The following information is given for ether, C2H5OC2H5, at 1atm:

boiling point = 34.6 °C Hvap(34.6 °C) = 26.5 kJ/mol
specific heat liquid = 2.32 J/g°C

At a pressure of 1 atm,__kJ of heat are needed to vaporize a 25.1 g sample of liquid ether at its normal boiling point of 34.6 °C.

q = mols ether x Hvap.

mols = grams/molar mass = ?
You know Hvap and can solve for mols. Substitute and solve for q.
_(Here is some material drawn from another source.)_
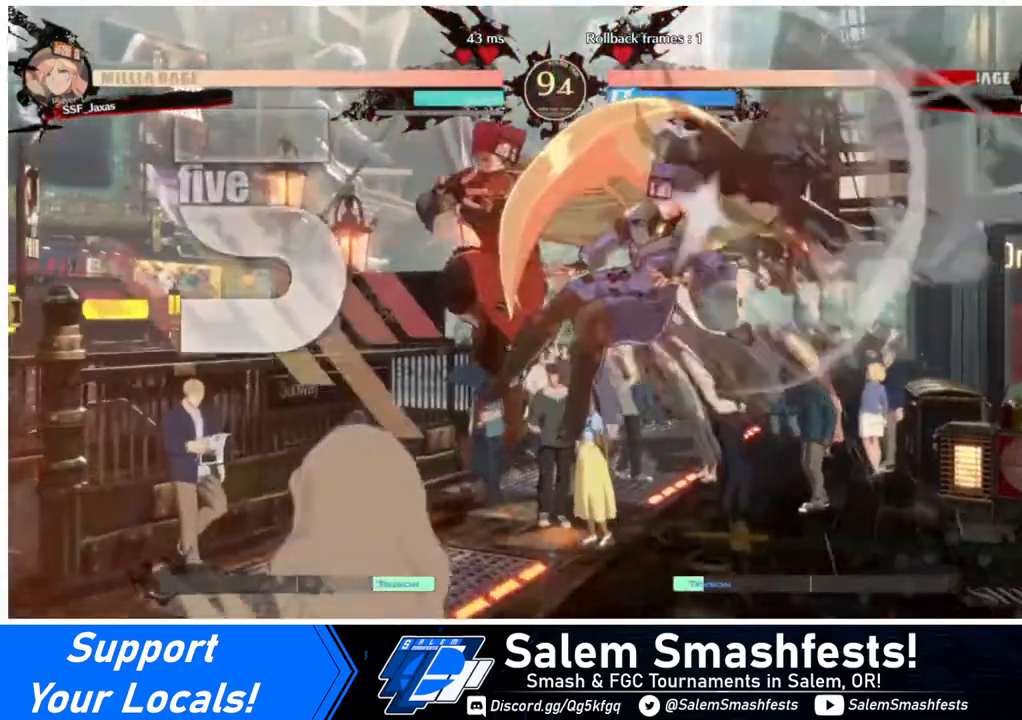
{"buttons": ["DPAD_LEFT"], "events": [[120, "R2", "down"], [160, "R2", "up"], [480, "DPAD_LEFT", "down"]]}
To calculate the heat needed to vaporize a sample of liquid ether at its normal boiling point, we can use the equation:

q = m * Hvap

Where:
q is the heat needed
m is the mass of the sample
Hvap is the molar heat of vaporization

First, we need to calculate the moles of ether in the sample. To do this, we can use the molar mass of ether, which is the sum of the atomic masses of its elements (C = 12.01 g/mol, H = 1.01 g/mol, O = 16.00 g/mol):

molar mass = (2 * C) + (5 * H) + (1 * O)
molar mass = (2 * 12.01 g/mol) + (5 * 1.01 g/mol) + (1 * 16.00 g/mol)
molar mass = 74.12 g/mol

moles = mass / molar mass
moles = 25.1 g / 74.12 g/mol

Now, let's calculate the heat needed to vaporize the sample at its normal boiling point:

q = moles * Hvap
q = (25.1 g / 74.12 g/mol) * 26.5 kJ/mol

Finally, we can calculate the heat needed to vaporize the sample:

q = (25.1 g / 74.12 g/mol) * 26.5 kJ/mol
q ≈ 8.98 kJ

Therefore, approximately 8.98 kJ of heat is needed to vaporize a 25.1 g sample of liquid ether at its normal boiling point of 34.6 °C.
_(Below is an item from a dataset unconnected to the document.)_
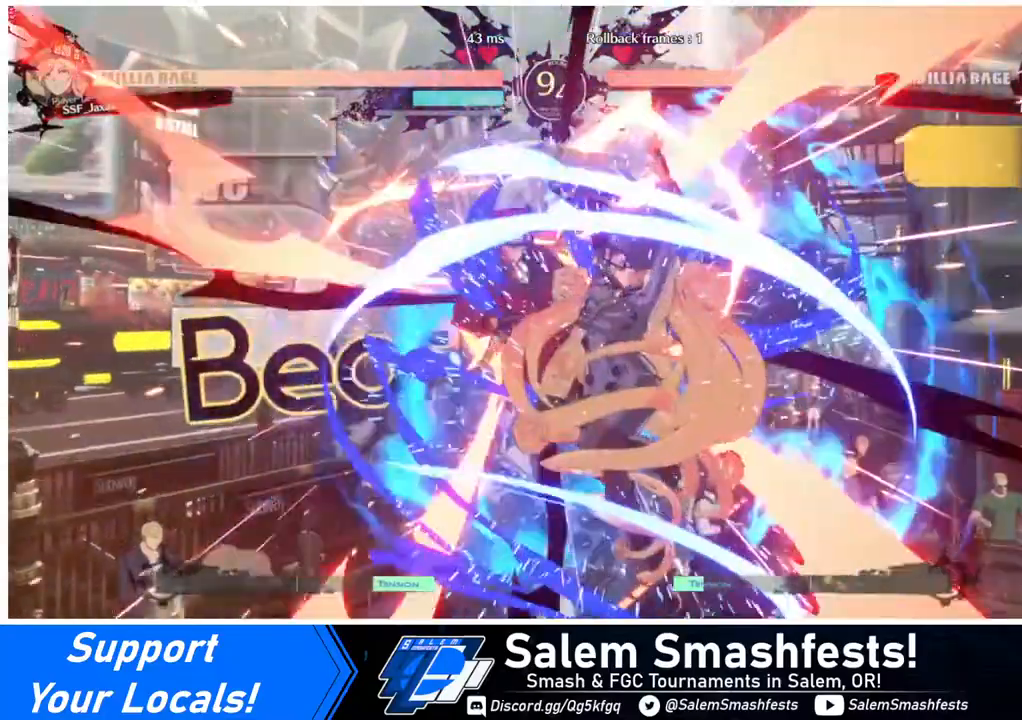
{"buttons": ["DPAD_LEFT"], "events": []}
To find the heat needed to vaporize the liquid ether, we can use the heat of vaporization (Hvap) and the given mass of the liquid.

First, convert the given mass of the liquid ether from grams to moles using its molar mass. The molar mass of C2H5OC2H5 (ether) is calculated as:

(2 * atomic mass of carbon) + (6 * atomic mass of hydrogen) + (1 * atomic mass of oxygen)
= (2 * 12.01 g/mol) + (6 * 1.01 g/mol) + (1 * 16.00 g/mol)
= 74.12 g/mol

So, the number of moles (n) of liquid ether is:
n = mass / molar mass
n = 25.1 g / 74.12 g/mol

Next, we can use the heat of vaporization to find the heat energy needed to vaporize the liquid ether. The Hvap value is given as 26.5 kJ/mol.

The heat energy (q) needed to vaporize the liquid ether can be calculated using the equation:
q = n * Hvap

Substituting the values, we have:
q = (25.1 g / 74.12 g/mol) * 26.5 kJ/mol

Now, let's calculate the heat energy (q):
q = (25.1 / 74.12) * 26.5 kJ

To find the answer, simply multiply the result with the appropriate units:
q ≈ 8.94 kJ

Therefore, approximately 8.94 kJ of heat are needed to vaporize a 25.1 g sample of liquid ether at its boiling point of 34.6 °C.